Drury plays with a wide range of musicians including Jason Kao Hwang, TOTEM, Iron Dog, Steve Swell, Jack Wright, and others. His four cds as a bandleader feature Myra Melford, Mark Dresser, Briggan Krauss, and Chris Speed among others. He has performed internationally and on more than 40 recordings with Christine Abdelnour, Michel Doneda, Peter Evans, Charles Gayle, Darius Jones, Mazen Kerbaj, Denman Maroney, Andrea Neumann, Angelica Sanchez, Jenny Scheinmann, and Nate Wooley to name a few.

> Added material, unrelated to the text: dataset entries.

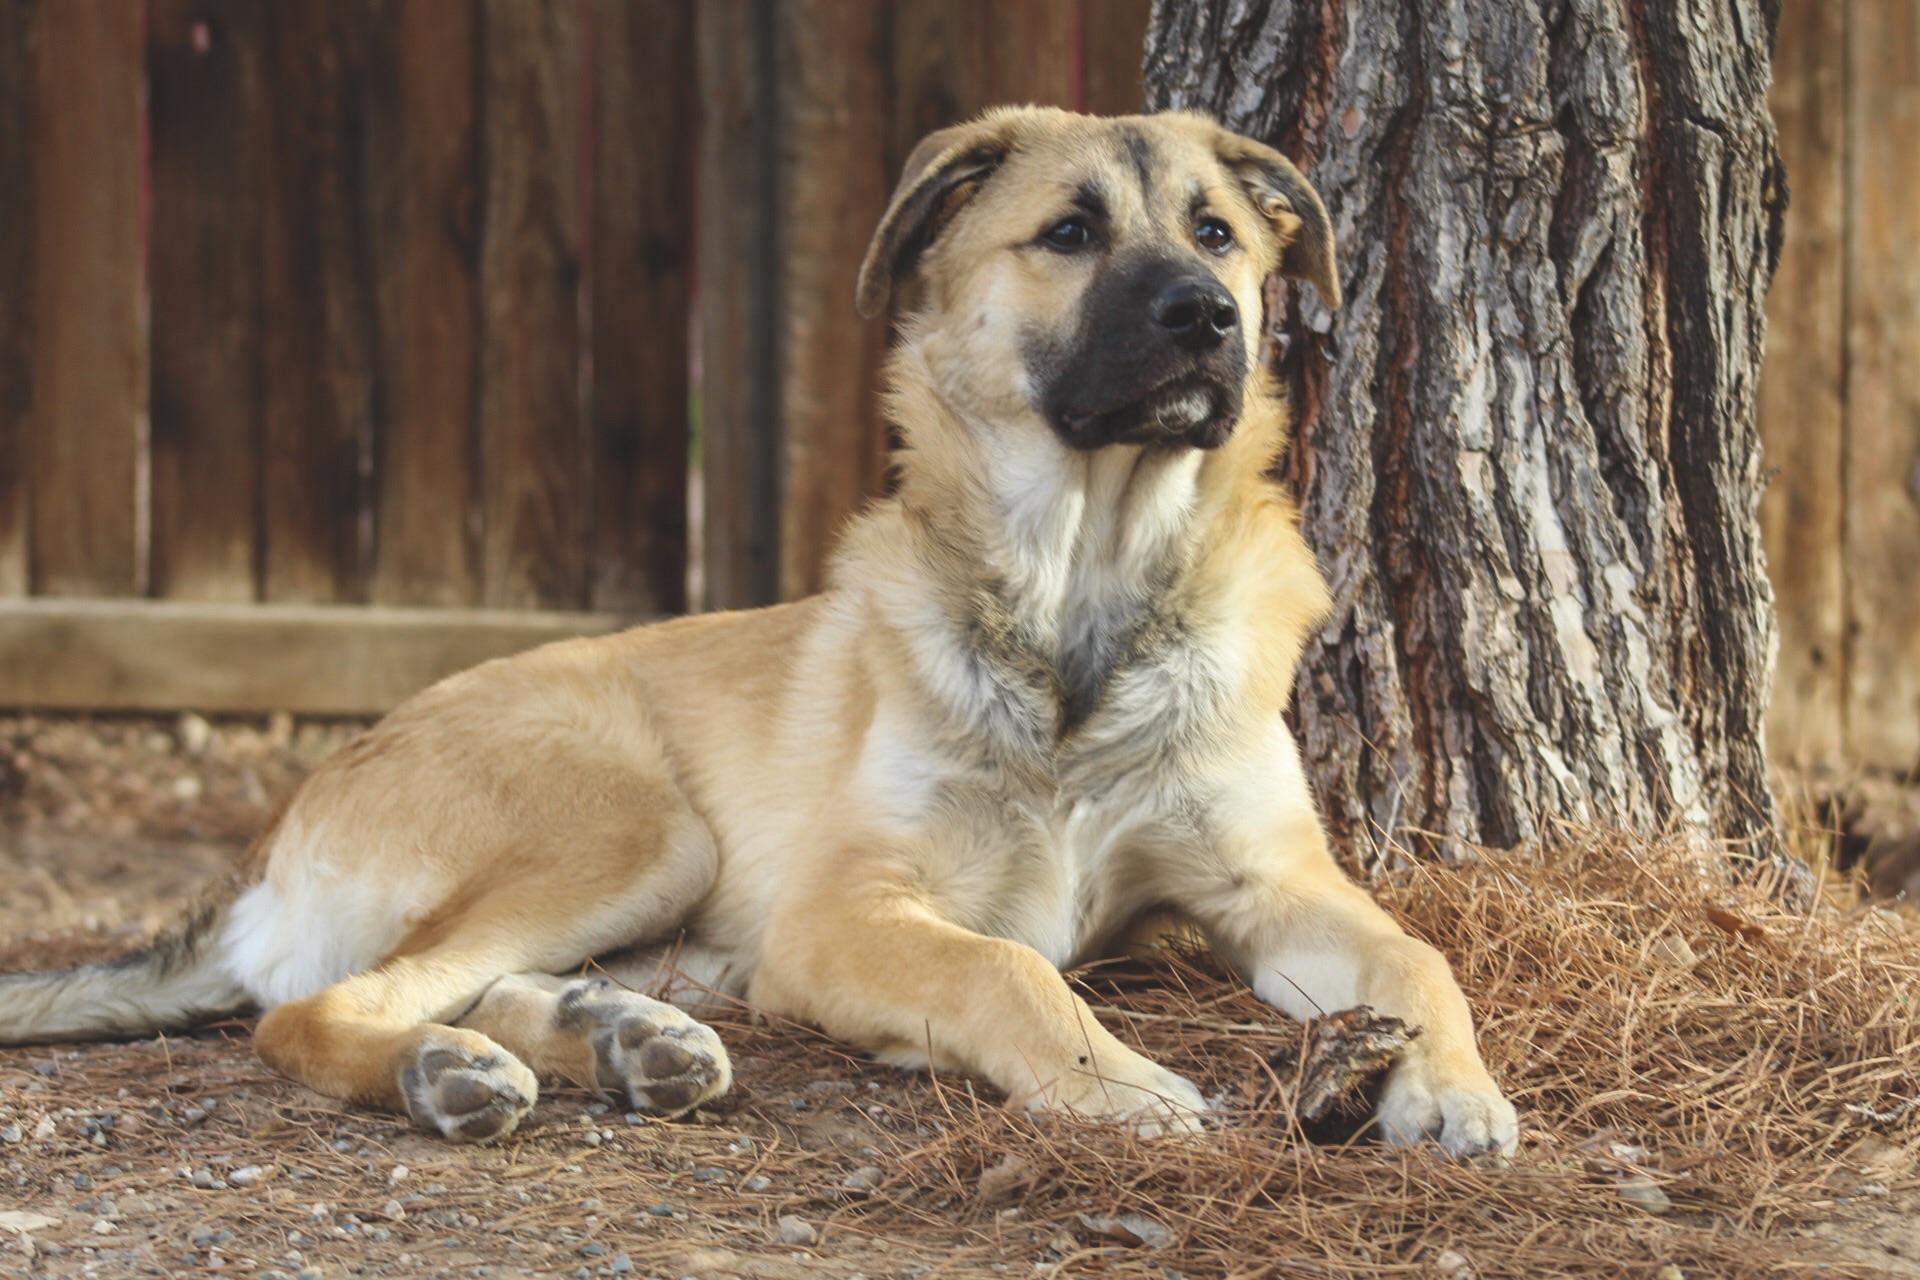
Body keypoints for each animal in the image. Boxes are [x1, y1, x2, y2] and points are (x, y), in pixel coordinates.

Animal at [7, 105, 1520, 1159]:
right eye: (1070, 234)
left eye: (1217, 236)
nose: (1207, 319)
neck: (1080, 603)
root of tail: (277, 838)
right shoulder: (841, 914)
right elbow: (1008, 964)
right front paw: (1117, 1079)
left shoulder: (1271, 884)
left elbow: (1418, 952)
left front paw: (1454, 1086)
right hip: (635, 826)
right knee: (317, 1011)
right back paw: (449, 1076)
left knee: (467, 986)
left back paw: (616, 1040)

While many young musicians were embracing the retrospection of the period, Kevin Ray was hearing the adventurous call of The Art Ensemble of Chicago, Henry Threadgill, The World Saxophone Quartet, Andrew Cyrille and other artists who held innovation higher than preservation. Supporting himself in the early 90s with a straight gig managing a division at Forbes Publishing, Kevin continued to study and play and toward the end of the decade came into contact with one of his spiritual mentors, Andrew Hill.

“Andrew gave me the confidence to become truly serious about becoming a musician” Ray explains, and he played regularly with the pianist, as well as performed and recorded with other outstanding artists like John Hicks, Oliver Lake, Greg Osby, John Stubblefield, Ray Anderson, Matt Shipp, Hamiet Bluiett and Kalaparusha Maurice McIntyre. He also performed in the premieres of major works by a wide range of composers, including Lee Hyla, Joe McPhee and Leroy Jenkins.

Unfortunately, what seemed to be a bout with strep throat in 2000 turned into a decade-long nightmare of mysterious maladies that defied proper diagnoses and sapped the energetic young musician of strength, while crippling him with pain and other physical issues. Following hernia surgery in 2011, Ray found himself on the path to complete recovery and is now at full strength and at peak powers as a player and improviser.